Title: (Exact) Bayesian inference for hidden Markov models via duality and approximate filtering distributions
Authors: Guillaume Kon Kam King - University of Torino (Italy) [presenting]
Omiros Papaspiliopoulos - UPF (Spain)
Matteo Ruggiero - University of Torino (Italy)
Abstract: Filtering hidden Markov models, or sequential Bayesian inference on the hidden state of a signal, is analytically tractable only for a handful of models. Examples are finite-dimensional state space models and linear Gaussian systems (Baum-Welch and Kalman filters). Recently, a principled approach has been proposed for extending the realm of analytically tractable models, exploiting a duality relation between the hidden process and an auxiliary process. Then, the solution of the filtering problem consists in a finite mixture of distributions.

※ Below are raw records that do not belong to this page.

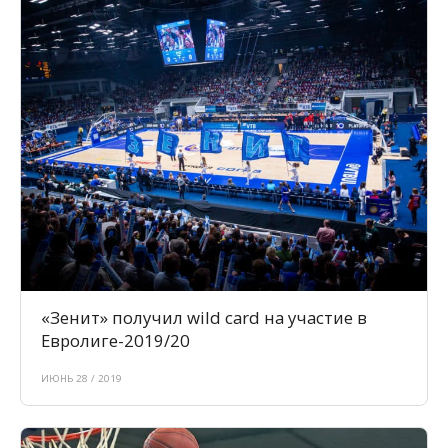
«Зенит» получил wild card на участие в
Евролиге-2019/20
ИЮНЬ 28 / 2019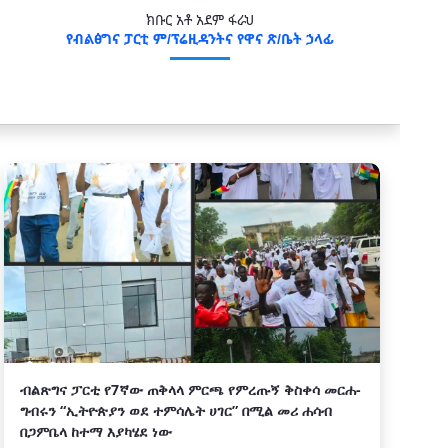
ክቡር አቶ አደም ፋራህ
የብልፅግና ፓርቲ ም/ፕሬዚዳንትና የዋና ጽ/ቤት ኃላፊ
ብልጽግና ፓርቲ የ7ኛው ጠቅላላ ምርጫ የምረጡኝ ቅስቀሳ መርሐ-
ግብሩን “ኢትዮጵያን ወደ ተምሳሌት ሀገር” በሚል መሪ ሐሳብ
በጋምቤላ ከተማ እያካሄደ ነው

We study the computational effort required to implement this strategy for two parametric and nonparametric models: the Cox-Ingersoll-Ross process, the $K$-dimensional Wright-Fisher process, the Dawson-Watanabe process and the Fleming-Viot process. In all cases, the number of components involved in the filtering distributions increases rapidly with the number of observations. Although this could render the algorithm impractical for long observation sequences and undermine its practical relevance, the mathematical form of the filtering distributions suggest that the number of components which contribute most to the mixture remains small. This suggests several efficient natural approximation strategies. We assess the performance of these strategies in terms of accuracy, speed and prediction, benchmarked against the exact solution.